DATA LISTING Start Marker
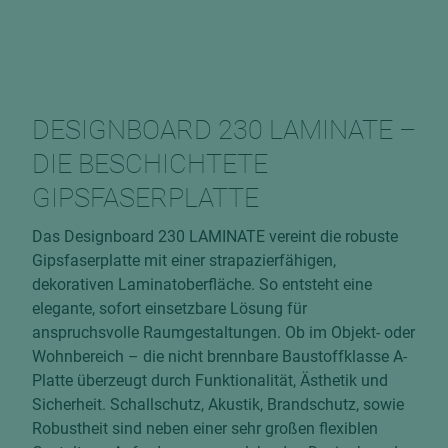
DESIGNBOARD 230 LAMINATE –
DIE BESCHICHTETE
GIPSFASERPLATTE
Das Designboard 230 LAMINATE vereint die robuste
Gipsfaserplatte mit einer strapazierfähigen,
dekorativen Laminatoberfläche. So entsteht eine
elegante, sofort einsetzbare Lösung für
anspruchsvolle Raumgestaltungen. Ob im Objekt- oder
Wohnbereich – die nicht brennbare Baustoffklasse A-
Platte überzeugt durch Funktionalität, Ästhetik und
Sicherheit. Schallschutz, Akustik, Brandschutz, sowie
Robustheit sind neben einer sehr großen flexiblen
DATA LISTING End Marker
From the line containing "anspruchsvolle Raumgestaltungen. Ob" to the last line above, repeat every line exactly and nothing else.

anspruchsvolle Raumgestaltungen. Ob im Objekt- oder
Wohnbereich – die nicht brennbare Baustoffklasse A-
Platte überzeugt durch Funktionalität, Ästhetik und
Sicherheit. Schallschutz, Akustik, Brandschutz, sowie
Robustheit sind neben einer sehr großen flexiblen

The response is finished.